◆ SOURCE EXTRACT:
• • • •

10 Things That Polish People Remember From Growing Up

In many major U.S. cities, there is a substantial Polish and Polish-American population. Whether it be from Gdansk, Warsaw, Krakow, or elsewhere, the Polish people have made a huge impact on many major American cities, mainly Midwestern ones such as Chicago, Milwaukee, Detroit, and Pittsburgh. For that reason, we have compiled a list of 10 things that all Polish people remember from growing up.

1. You Cleaned Things Until They Shined, and Then Cleaned Again

One of the unfortunate stereotypes surrounding Polish people in America is that they tend to take on a lot of menial service jobs, such as that of cleaning lady. However, behind every stereotype is a kernel of truth. Polish people mostly maintain pristine homes in which not even fingerprints or the smallest crumb can be tolerated. If you have every found yourself polishing something beyond the point of usefulness, you might be Polish.

• • • •

◆ RECORDS SUPPLIED:
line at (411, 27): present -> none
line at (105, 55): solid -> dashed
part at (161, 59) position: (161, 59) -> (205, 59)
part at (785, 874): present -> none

• • • •

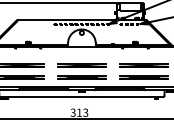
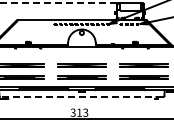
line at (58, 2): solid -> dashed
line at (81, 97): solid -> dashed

• • • •

◆ TASKS TO PERFORM:
**1.** Answer these about the article on growing up Polish:
(a) Which Midwestern cities does it name?
(b) What service job does it give as an example in the stereotype about Polish people in America?
(c) What two things does it say cannot be tolerated in Polish homes?
**2.** Write out the article on growing up Polish word for word, from "In many major" up to and including "might be Polish.".

◆ SET OF ANSWERS:
**1.**
(a) Chicago, Milwaukee, Detroit, and Pittsburgh.
(b) Cleaning lady.
(c) Fingerprints and the smallest crumb.

**2.**
In many major U.S. cities, there is a substantial Polish and Polish-American population. Whether it be from Gdansk, Warsaw, Krakow, or elsewhere, the Polish people have made a huge impact on many major American cities, mainly Midwestern ones such as Chicago, Milwaukee, Detroit, and Pittsburgh. For that reason, we have compiled a list of 10 things that all Polish people remember from growing up.

1. You Cleaned Things Until They Shined, and Then Cleaned Again

One of the unfortunate stereotypes surrounding Polish people in America is that they tend to take on a lot of menial service jobs, such as that of cleaning lady. However, behind every stereotype is a kernel of truth. Polish people mostly maintain pristine homes in which not even fingerprints or the smallest crumb can be tolerated. If you have every found yourself polishing something beyond the point of usefulness, you might be Polish.